INFORMATION SUPPLIED Start Marker
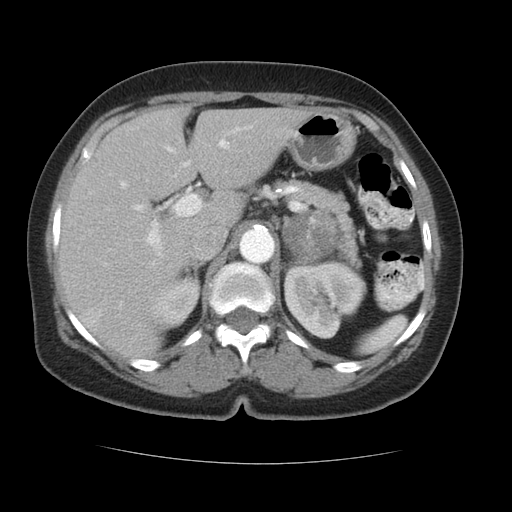
Contrast-enhanced abdominal CT, one axial slice; slice 68 of 96 in the series (ordered by position); reconstruction kernel STANDARD; 120 kVp; intravenous contrast given; soft-tissue window (W 400 / L 40 HU); 5 mm slice thickness; 512 × 512 image matrix, field of view 348 × 348 mm. Patient: female, 66 years. Case-level facts recorded for this patient, not image findings: diagnosis: adrenocortical carcinoma; tumour side: left adrenal; tumour size at pathology: 5.5 cm; Ki-67 index: 15 %; stage (as recorded): 3.
Outlined on this slice (semi-automatically segmented with operator editing):
- mass: bounding box [x1, y1, x2, y2] px = [284, 212, 339, 261]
INFORMATION SUPPLIED End Marker
● EXERCISE BRIEF
Repeat the listing exactly; do not print any picture.

● TASK OUTPUT
Contrast-enhanced abdominal CT, one axial slice; slice 68 of 96 in the series (ordered by position); reconstruction kernel STANDARD; 120 kVp; intravenous contrast given; soft-tissue window (W 400 / L 40 HU); 5 mm slice thickness; 512 × 512 image matrix, field of view 348 × 348 mm. Patient: female, 66 years. Case-level facts recorded for this patient, not image findings: diagnosis: adrenocortical carcinoma; tumour side: left adrenal; tumour size at pathology: 5.5 cm; Ki-67 index: 15 %; stage (as recorded): 3.
Outlined on this slice (semi-automatically segmented with operator editing):
- mass: bounding box [x1, y1, x2, y2] px = [284, 212, 339, 261]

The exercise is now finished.